== Extracto del documento

Las ideas aquí reunidas han confluido hacia una meta convergente porque
tienen el común objetivo de elucidar los cambios que la maduración pulsional
produce en la organización yoica. Las investigaciones clínicas del proceso
adolescente han puesto convincentemente en claro que tanto la
desvinculación de los objetos primarios como el abandono de los estados
yoicos infantiles exige un retorno a fases tempranas del desarrollo. Esa
desvinculación sólo puede lograrse merced a la reanimación de los
compromisos emocionales infantiles y las concomitantes posiciones yoicas
(fantasías, pautas de confrontación, organización defensiva). Este logro gira,
pues, en torno de la regresión pulsional y yoica; ambas introducen en su
decurso una multitud de medidas que, en términos pragmáticos, son
inadaptadas. De un modo paradójico, podría decirse que el desarrollo
progresivo se ve impedido si la regresión no sigue su curso apropiado en el
momento apropiado, dentro de la secuencia del proceso adolescente.

====
== Entradas del conjunto

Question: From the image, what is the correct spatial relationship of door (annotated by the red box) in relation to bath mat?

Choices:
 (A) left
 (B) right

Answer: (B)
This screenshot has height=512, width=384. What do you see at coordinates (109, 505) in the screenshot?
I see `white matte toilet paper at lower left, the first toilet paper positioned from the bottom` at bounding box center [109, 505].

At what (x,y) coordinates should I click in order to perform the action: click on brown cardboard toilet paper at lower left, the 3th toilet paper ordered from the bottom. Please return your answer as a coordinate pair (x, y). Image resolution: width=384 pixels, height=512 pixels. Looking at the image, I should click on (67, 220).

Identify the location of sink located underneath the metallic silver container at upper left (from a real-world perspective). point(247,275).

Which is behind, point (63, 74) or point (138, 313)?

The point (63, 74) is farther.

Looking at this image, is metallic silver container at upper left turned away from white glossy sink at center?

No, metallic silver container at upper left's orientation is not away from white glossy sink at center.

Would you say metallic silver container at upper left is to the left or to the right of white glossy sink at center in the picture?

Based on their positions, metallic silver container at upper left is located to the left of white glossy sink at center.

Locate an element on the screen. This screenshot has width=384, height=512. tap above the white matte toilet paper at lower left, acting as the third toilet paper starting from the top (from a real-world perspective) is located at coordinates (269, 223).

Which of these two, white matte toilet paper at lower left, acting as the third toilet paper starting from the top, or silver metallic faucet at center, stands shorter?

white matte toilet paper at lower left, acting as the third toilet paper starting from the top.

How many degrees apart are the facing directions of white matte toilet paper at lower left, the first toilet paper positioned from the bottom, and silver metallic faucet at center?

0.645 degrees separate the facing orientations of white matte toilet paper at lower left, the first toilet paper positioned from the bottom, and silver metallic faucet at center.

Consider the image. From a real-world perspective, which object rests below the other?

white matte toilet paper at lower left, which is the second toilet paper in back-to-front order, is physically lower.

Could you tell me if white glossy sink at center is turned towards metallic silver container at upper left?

====

Tarea asignada 1 —
Enumera los elementos que aparecen entre paréntesis después de «posiciones yoicas» en el fragmento sobre el proceso adolescente.
Tarea asignada 2 —
Responde con datos del fragmento sobre el proceso adolescente:
(a) ¿Qué cambios tienen como objetivo común elucidar las ideas reunidas?
(b) ¿Qué dos cosas exigen un retorno a fases tempranas del desarrollo?
(c) ¿Qué le sucede al desarrollo progresivo si la regresión no sigue su curso apropiado en el momento apropiado?
Tarea asignada 3 —
Escribe la continuación del fragmento sobre el proceso adolescente a partir de su última oración.

Espacio de respuesta 1 —
fantasías; pautas de confrontación; organización defensiva

Espacio de respuesta 2 —
(a) Los cambios que la maduración pulsional produce en la organización yoica.
(b) La desvinculación de los objetos primarios y el abandono de los estados yoicos infantiles.
(c) Se ve impedido.

Espacio de respuesta 3 —
Al definir la individuación como el aspecto yoico de la tarea regresiva de la
adolescencia, se torna evidente que el proceso adolescente instituye, en
esencia, una tensión dialéctica entre la primitivización y la diferenciación, entre
las posiciones regresivas y progresivas; cada uno de estos elementos extrae
su ímpetu del otro, a la vez que lo torna viable y factible. La consecuente
tensión que implica esta dialéctica somete a un esfuerzo extraordinario a las
organizaciones yoica y pulsional —o más bien a su interacción—. A este
esfuerzo le debemos las numerosas y variadas distorsiones y fracasos —
clínicos y subclínicos— que sufre la individuación en esta edad. Gran parte de
lo que a primera vista parece defensivo en la adolescencia debería
designarse, más correctamente, como una condición previa para que el
desarrollo progresivo se ponga en marcha y prosiga su curso.